→ WORK TO COMPLETE: Exactly repeat all the records below, omitting the images they hold.

☆ ☆ ☆ ☆

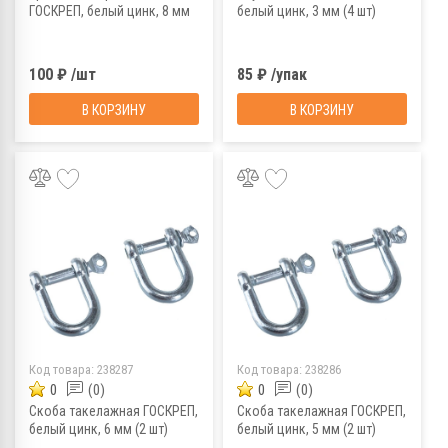
ГОСКРЕП, белый цинк, 8 мм
белый цинк, 3 мм (4 шт)
100 ₽ /шт
85 ₽ /упак
В КОРЗИНУ
В КОРЗИНУ
Код товара:
238287
Код товара:
238286
0
(0)
0
(0)
Скоба такелажная ГОСКРЕП,
Скоба такелажная ГОСКРЕП,
белый цинк, 6 мм (2 шт)
белый цинк, 5 мм (2 шт)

☆ ☆ ☆ ☆

→ ANSWER SPACE:
ГОСКРЕП, белый цинк, 8 мм
белый цинк, 3 мм (4 шт)
100 ₽ /шт
85 ₽ /упак
В КОРЗИНУ
В КОРЗИНУ
Код товара:
238287
Код товара:
238286
0
(0)
0
(0)
Скоба такелажная ГОСКРЕП,
Скоба такелажная ГОСКРЕП,
белый цинк, 6 мм (2 шт)
белый цинк, 5 мм (2 шт)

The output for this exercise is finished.